Content starts

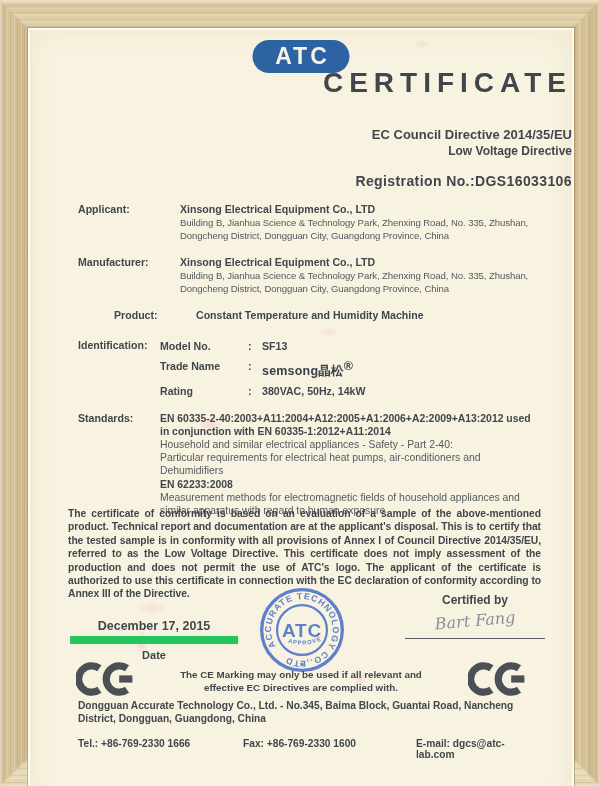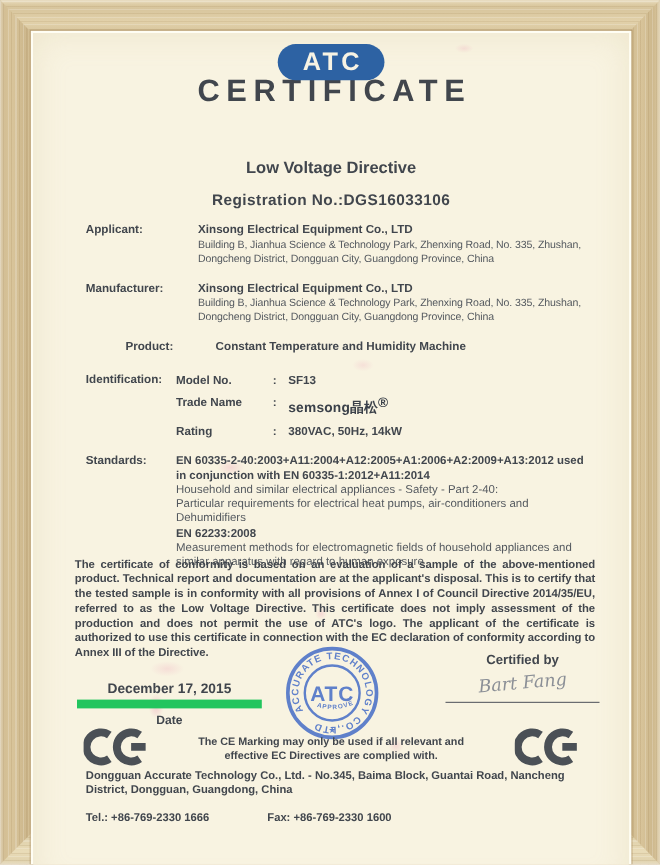--- a/index.html
+++ b/index.html
@@ -37,25 +37,25 @@
     radial-gradient(10px 16px at 112px 612px, rgba(232,110,160,.28), rgba(0,0,0,0) 70%),
     radial-gradient(14px 8px at 300px 302px, rgba(232,110,160,.14), rgba(0,0,0,0) 70%),
     radial-gradient(8px 8px at 262px 528px, rgba(232,110,160,.20), rgba(0,0,0,0) 70%),
     radial-gradient(22px 10px at 122px 578px, rgba(232,110,160,.16), rgba(0,0,0,0) 70%),
     radial-gradient(10px 10px at 330px 648px, rgba(220,100,150,.18), rgba(0,0,0,0) 70%),
     radial-gradient(12px 6px at 392px 14px, rgba(232,110,160,.15), rgba(0,0,0,0) 70%);}
   
   .logo{position:absolute;top:10px;left:50%;transform:translateX(-50%);width:97px;height:33px;
     background:var(--logo-blue);border-radius:17px;display:flex;align-items:center;justify-content:center;
     z-index:2;color:#f7f3e4;font-weight:bold;font-size:23px;letter-spacing:3px;text-indent:3px;}
-  .ctr{position:absolute;left:0;width:100%;text-align:center;font-weight:bold;color:var(--ink);line-height:1;}
+  .ctr{position:absolute;left:0;width:100%;text-align:right;font-weight:bold;color:var(--ink);line-height:1;}
   .title{top:39px;font-size:28px;letter-spacing:6px;text-indent:6px;}
   .sub1{top:80px;font-size:13px;}
   .sub2{top:98px;font-size:13px;}
-  .sub3{top:115px;font-size:15px;}
+  .sub3{top:115px;font-size:12px;}
   .registration{top:144px;font-size:14px;letter-spacing:.4px;}
   
   .fields{position:absolute;top:173px;left:48px;right:30px;color:var(--ink);}
   .frow{display:grid;grid-template-columns:82px 1fr;}
   .flabel,.company,.pval{font-weight:bold;font-size:10.6px;line-height:13px;}
   .addr{font-size:9.6px;line-height:13px;color:var(--ink-soft);white-space:nowrap;letter-spacing:-.1px;}
   .mb14{margin-bottom:14px;gap:20px;} .mb17{margin-bottom:17px;padding-left:36px;} .mb8{margin-bottom:8px;}
   .idrow{display:grid;grid-template-columns:88px 14px 1fr;margin-bottom:6px;font-size:10.6px;line-height:14px;font-weight:bold;}
   .brand{font-size:12.5px;letter-spacing:.2px;color:#3a4049;}
   .stdline{font-size:10.4px;line-height:13.2px;color:var(--ink-soft);}
@@ -92,20 +92,21 @@
   <div class="f-side f-top grain-h"></div>
   <div class="f-side f-bottom grain-h"></div>
 
   <div class="paper">
     <div class="stains"></div>
 
     <div class="logo">
       <span>ATC</span>
     </div>
     <div class="ctr title">CERTIFICATE</div>
+    <div class="ctr sub2">EC Council Directive 2014/35/EU</div>
     <div class="ctr sub3">Low Voltage Directive</div>
     <div class="ctr registration">Registration No.:DGS16033106</div>
 
     <div class="fields">
 
       <div class="frow mb14">
         <div class="flabel">Applicant:</div>
         <div>
           <div class="company">Xinsong Electrical Equipment Co., LTD</div>
           <div class="addr">Building B, Jianhua Science &amp; Technology Park, Zhenxing Road, No. 335, Zhushan,</div>
@@ -201,15 +202,16 @@
       <path d="M 72,31 L 94,31" fill="none" stroke="var(--ce-gray)" stroke-width="12"></path>
     </svg>
 
     <div class="ce-note">The CE Marking may only be used if all relevant and effective EC Directives are complied with.</div>
 
     <div class="issuer-address">Dongguan Accurate Technology Co., Ltd. - No.345, Baima Block, Guantai Road, Nancheng District, Dongguan, Guangdong, China</div>
 
     <div class="contacts">
       <span class="contact-tel">Tel.: +86-769-2330 1666</span>
       <span class="contact-fax">Fax: +86-769-2330 1600</span>
+      <span class="contact-email">E-mail: dgcs@atc-lab.com</span>
     </div>
   </div>
 </div>
 
 </body></html>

Content ends

# Work required
Among the lines above, find those holding the word "center" and state how many there are, number only.

# Reply to the exercise
2